Edebi ve Düşünsel Eserler

Edebi ve düşünsel bir eserin başarılı olup olmaması tamamen toplumun kültürel farkındalığıyla doğru orantılıdır. Çünkü edebi eser (kitap veya metin) yayınlandığı andan itibaren yazarın inisiyatifinden çıkar, okuyucunun etki alanına geçer. Onun canlanması ve hayat bulması yazarının kararıyla değil, okuyucunun (veya okuyucuların) kararı, kişiliği, kapasitesi, ufku, iç dünyası, hayali ve niyetiyle mümkündür. Çünkü edebi eser cansız bir nesne gibidir. Ona hayatiyet verecek kişi okuyucusudur.

Okuyucu ise o edebi eseri bazen “istediği” gibi yorumlar. Anlama kapasitesine göre algılar ve değerlendirir. Buradaki algılama ve yorumlama yazarın esas amacından ziyade okuyucunun neyi nasıl anladığıyla önem kazanır. Ancak bilinmelidir ki, kendini bilen ve niçin okuduğunun farkındalığı içinde olan hiçbir samimi okur, okuduğu edebi eseri “istediği gibi anlamak” üzere okumaz.
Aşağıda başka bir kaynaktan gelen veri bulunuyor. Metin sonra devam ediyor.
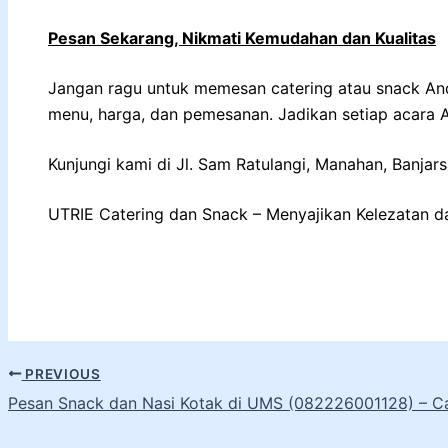
Pesan Sekarang, Nikmati Kemudahan dan Kualitas
Jangan ragu untuk memesan catering atau snack Anda
menu, harga, dan pemesanan. Jadikan setiap acara 
Kunjungi kami di Jl. Sam Ratulangi, Manahan, Banjar
UTRIE Catering dan Snack – Menyajikan Kelezatan d
PREVIOUS
Pesan Snack dan Nasi Kotak di UMS (082226001128) – Ca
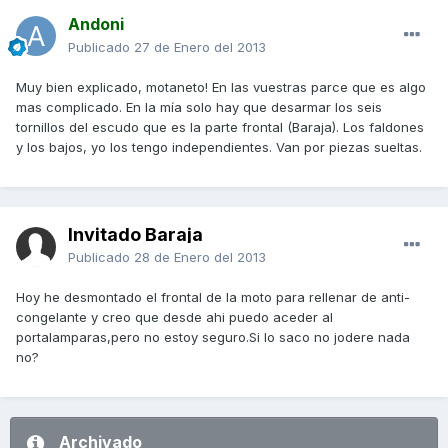
Andoni
Publicado
27 de Enero del 2013
Muy bien explicado, motaneto! En las vuestras parce que es algo
mas complicado. En la mía solo hay que desarmar los seis
tornillos del escudo que es la parte frontal (Baraja). Los faldones
y los bajos, yo los tengo independientes. Van por piezas sueltas.
Invitado Baraja
Publicado
28 de Enero del 2013
Hoy he desmontado el frontal de la moto para rellenar de anti-
congelante y creo que desde ahi puedo aceder al
portalamparas,pero no estoy seguro.Si lo saco no jodere nada
no?
Archivado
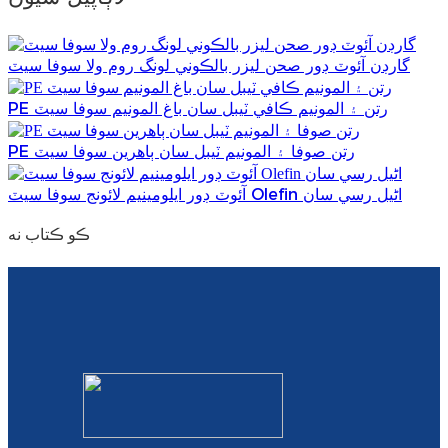
گارڊن آئوٽ ڊور صحن ليزر بالڪوني لونگ روم ولا سوفا سيٽ
PE رتن ۽ المونيم ڪافي ٽيبل سان باغ المونيم سوفا سيٽ
PE رتن صوفا ۽ المونيم ٽيبل سان ٻاھرين سوفا سيٽ
آئوٽ ڊور ايلومينيم لائونج سوفا سيٽ Olefin اڻيل رسي سان
ڪو ڪتاب نه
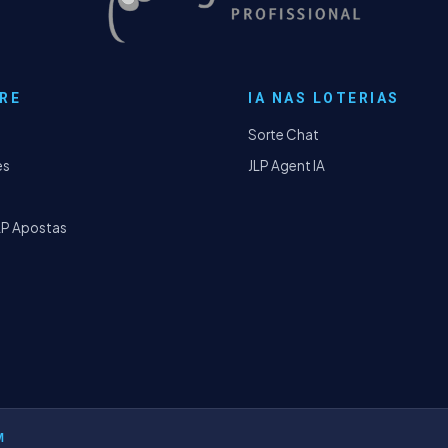
RE
IA NAS LOTERIAS
Sorte Chat
es
JLP Agent IA
LP Apostas
M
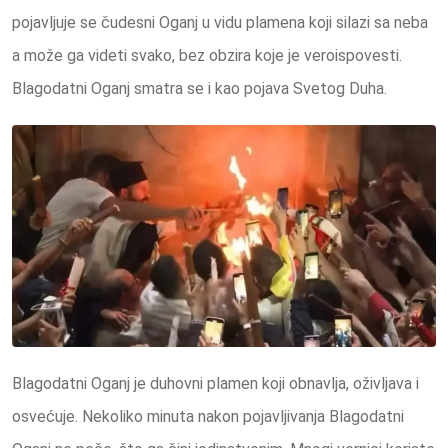
pojavljuje se čudesni Oganj u vidu plamena koji silazi sa neba
a može ga videti svako, bez obzira koje je veroispovesti.
Blagodatni Oganj smatra se i kao pojava Svetog Duha.
Blagodatni Oganj je duhovni plamen koji obnavlja, oživljava i
osvećuje. Nekoliko minuta nakon pojavljivanja Blagodatni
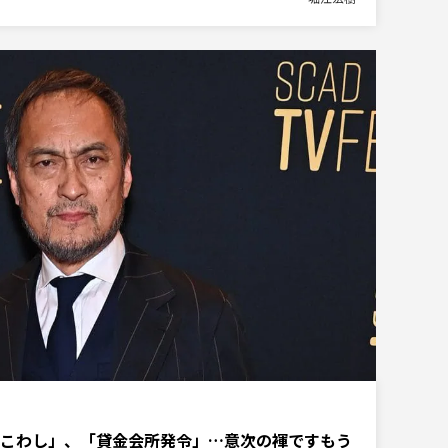
こわし」、「貸金会所発令」…意次の褌ですもう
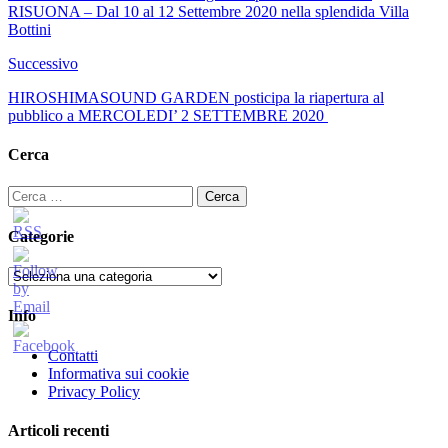
RISUONA – Dal 10 al 12 Settembre 2020 nella splendida Villa
Bottini
Successivo
HIROSHIMASOUND GARDEN posticipa la riapertura al
pubblico a MERCOLEDI’ 2 SETTEMBRE 2020
Cerca
Ricerca
per:
Categorie
Categorie
Info
Contatti
Informativa sui cookie
Privacy Policy
Articoli recenti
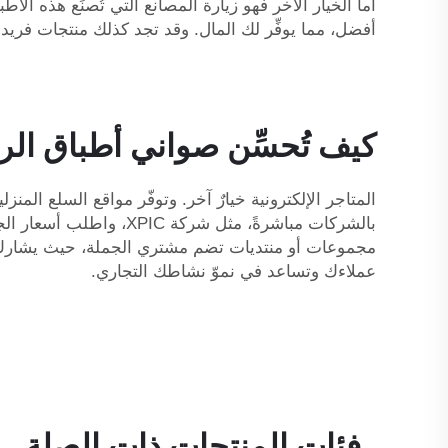
أما الخيار الآخر فهو زيارة المصانع التي تُصنِّع هذه ال
أفضل، مما يوفِّر لك المال. وقد تجد كذلك منتجات فريد
كيف تُحسِّن صواني أطباق الرخ
المتاجر الإلكترونية خيارٌ آخر. وتوفّر مواقع السلع المن
بالشركات مباشرةً، مثل 
مجموعات أو منتديات تضم مشتري الجملة، حيث يشارك ال
عملاءك وتساعد في نموّ نشاطك التجاري.
فئات المنتجات ذات الصلة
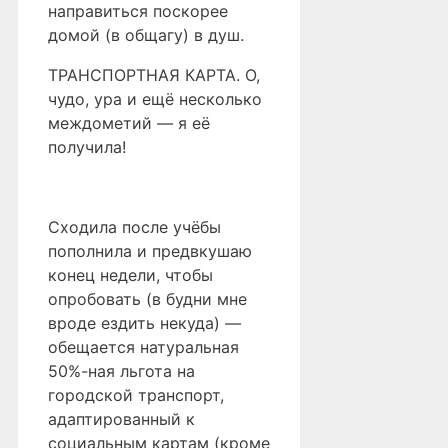
направиться поскорее
домой (в общагу) в душ.
ТРАНСПОРТНАЯ КАРТА. О,
чудо, ура и ещё несколько
междометий — я её
получила!
Сходила после учёбы
пополнила и предвкушаю
конец недели, чтобы
опробовать (в будни мне
вроде ездить некуда) —
обещается натуральная
50%-ная льгота на
городской транспорт,
адаптированный к
социальным картам (кроме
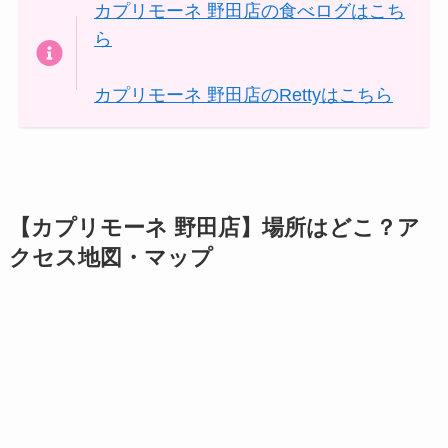
カプリモーネ 野田店の食べログはこち
ら
カプリモーネ 野田店のRettyはこちら
【カプリモーネ 野田店】場所はどこ？ア
クセス地図・マップ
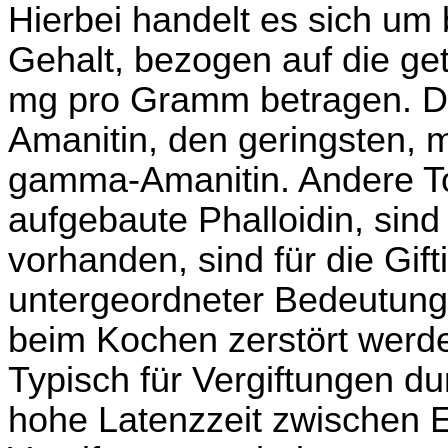
Hierbei handelt es sich um 
Gehalt, bezogen auf die get
mg pro Gramm betragen. De
Amanitin, den geringsten, m
gamma-Amanitin. Andere To
aufgebaute Phalloidin, sin
vorhanden, sind für die Gift
untergeordneter Bedeutung, 
beim Kochen zerstört werd
Typisch für Vergiftungen dur
hohe Latenzzeit zwischen 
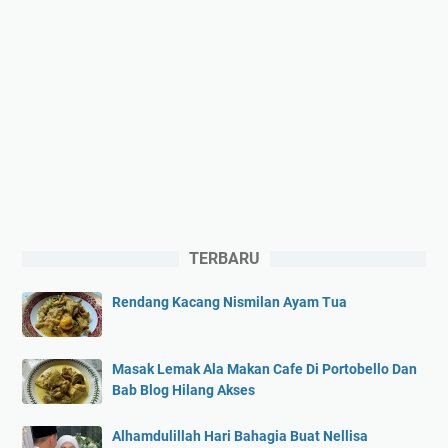
TERBARU
Rendang Kacang Nismilan Ayam Tua
Masak Lemak Ala Makan Cafe Di Portobello Dan
Bab Blog Hilang Akses
Alhamdulillah Hari Bahagia Buat Nellisa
Ve buna yeltenmez. Aksine okuyucunun ilk ve nihai amacı yazarın kastettiğini yakalamaya çalışmaktır. O eseri oluşturan arka plandaki felsefi düşünsel vitaminlerden tıpkı bir gıda kaynağı gibi beslenmektir.

Okuyucunun edebi eser karşısındaki konumu ve kararı canlandırmak açısından önemli olsa da, eser de okuyucunun karşısında zannedildiği kadar pasif değildir. O da bir aktör olarak kendi eylemini sözün didaktik üslubuyla ortaya koyar. Ve kendi öz anlamını ve yazarın meramını, derdini, sevgisini aktarmaktan vazgeçmez.